Stéphanie Vallée a laissé entendre qu’elle privilégiait le statu quo, rappelant que l’Assemblée nationale avait adopté à l’unanimité, en 2008, une motion en faveur de son maintien au Salon bleu.

De son côté, le PQ est ouvert à l’idée de débattre d’une possibilité de le déplacer ailleurs dans l’hôtel du Parlement, ont signalé la députée Maltais et son collègue Drainville.

Ce n’est pas une option pour la CAQ: «Oui», a répondu du tac au tac son chef, François Legault, lorsqu’on lui a demandé si le crucifix devait rester.

«Je pense que ça fait partie de notre tradition, ça fait partie de notre patrimoine», a-t-il plaidé.

«C’est pas vrai qu’on va commencer à enlever la croix sur le mont Royal, qu’on va commencer à enlever tous les signes, les ‘Saint’ dans les noms des écoles», a illustré le chef caquiste.

Pour Québec solidaire, la cause est entendue: le crucifix doit être déplacé à un autre endroit.

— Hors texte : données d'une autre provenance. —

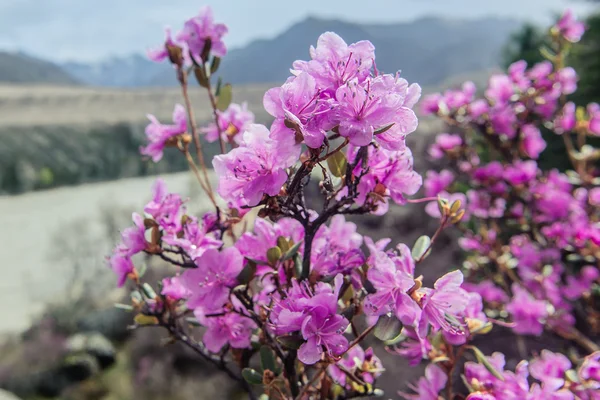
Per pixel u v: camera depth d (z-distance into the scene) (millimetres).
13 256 15164
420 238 1407
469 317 1497
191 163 1675
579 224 3145
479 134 3551
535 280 3230
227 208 1455
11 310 10844
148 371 7500
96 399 7973
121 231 1371
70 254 11391
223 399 6984
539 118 3408
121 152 35219
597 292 3111
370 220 6945
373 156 1311
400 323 1118
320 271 1283
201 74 1680
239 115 1807
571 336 2979
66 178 31625
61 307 9914
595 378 1614
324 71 1153
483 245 3477
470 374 1471
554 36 3484
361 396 1378
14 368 8398
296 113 1090
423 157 5605
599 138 6879
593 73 7746
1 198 26891
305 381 1409
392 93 1086
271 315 1162
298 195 1214
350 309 1184
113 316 9758
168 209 1386
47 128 35406
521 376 1425
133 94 54281
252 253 1324
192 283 1264
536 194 3312
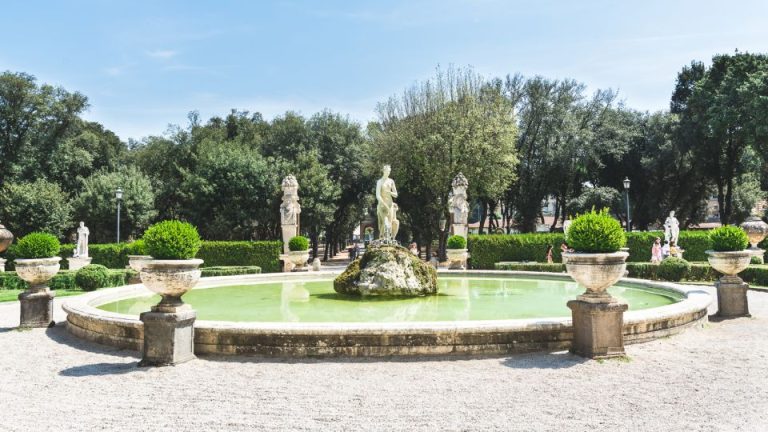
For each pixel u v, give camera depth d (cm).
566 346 674
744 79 2911
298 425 423
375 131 3609
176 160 4197
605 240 628
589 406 464
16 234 3319
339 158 4069
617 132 3856
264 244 2595
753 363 610
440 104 3155
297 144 4097
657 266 1825
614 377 554
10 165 3631
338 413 450
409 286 1096
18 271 924
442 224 3331
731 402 474
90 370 610
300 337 647
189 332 645
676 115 3766
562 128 3778
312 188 3594
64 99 3881
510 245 2558
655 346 696
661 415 442
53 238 976
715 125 2952
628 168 4097
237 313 907
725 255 945
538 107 3781
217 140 4162
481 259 2573
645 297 1111
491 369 588
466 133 3003
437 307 957
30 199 3272
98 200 3506
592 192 3816
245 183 3462
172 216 4288
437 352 647
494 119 3059
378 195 1312
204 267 2536
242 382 548
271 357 648
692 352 664
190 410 463
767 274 1558
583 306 634
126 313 945
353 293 1112
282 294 1203
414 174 3303
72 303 914
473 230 5872
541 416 440
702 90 3303
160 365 614
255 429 416
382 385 531
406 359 636
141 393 514
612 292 1205
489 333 652
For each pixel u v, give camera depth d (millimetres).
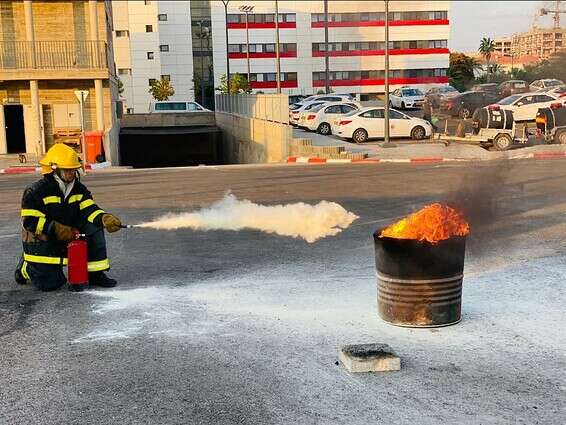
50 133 28672
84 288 6551
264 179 16547
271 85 85125
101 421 3734
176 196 13562
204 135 45594
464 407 3812
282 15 84000
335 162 21609
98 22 28859
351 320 5418
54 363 4637
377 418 3693
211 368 4473
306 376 4301
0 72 26844
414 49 84125
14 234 9891
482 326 5227
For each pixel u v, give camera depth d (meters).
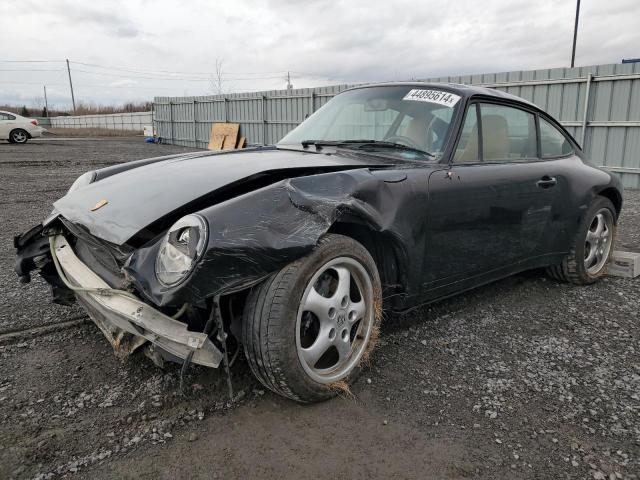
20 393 2.39
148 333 2.09
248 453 2.03
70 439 2.07
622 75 10.87
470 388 2.54
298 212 2.18
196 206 2.30
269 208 2.13
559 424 2.26
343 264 2.39
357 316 2.51
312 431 2.18
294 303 2.16
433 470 1.96
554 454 2.06
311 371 2.28
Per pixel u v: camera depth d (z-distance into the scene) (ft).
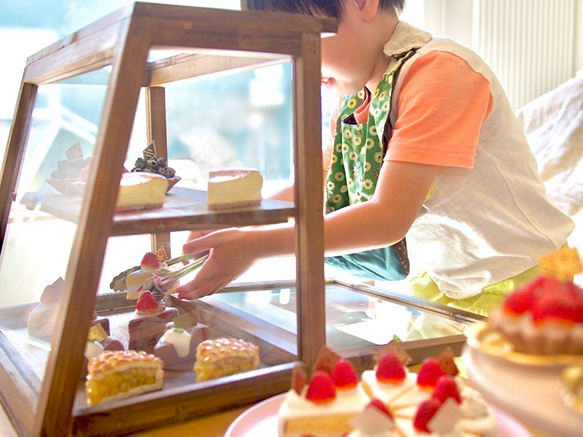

«Si l’on veut respecter la liberté de conscience et de religion des gens (…), je pense qu’un crucifix au-dessus de la tête du président de l’Assemblée nationale n’a pas sa place à cet endroit», a exposé la porte-parole parlementaire du parti, Françoise David.

La Cour suprême a beau n’avoir pas tranché sur la question des symboles religieux, elle formule néanmoins des opinions sur la question de la neutralité de l’État, estime l’avocat Luc Alarie, qui représentait le Mouvement laïque québécois (MLQ) dans cette cause.

Dans le jugement, le juge Clément Gascon écrit au nom de ses collègues que «si, sous le couvert d’une réalité culturelle, historique ou patrimoniale, l’État adhère à une forme d’expression religieuse, il ne respecte pas son obligation de neutralité».

Cela vient démontrer que les arguments entourant le caractère patrimonial du crucifix ne tiennent pas la route, estime Me Alarie.

«La réponse, on l’a dans le jugement de la Cour suprême, a-t-il résumé. Pour moi, ça relève des responsabilités du président de l’Assemblée nationale de respecter le caractère neutre de l’enceinte.»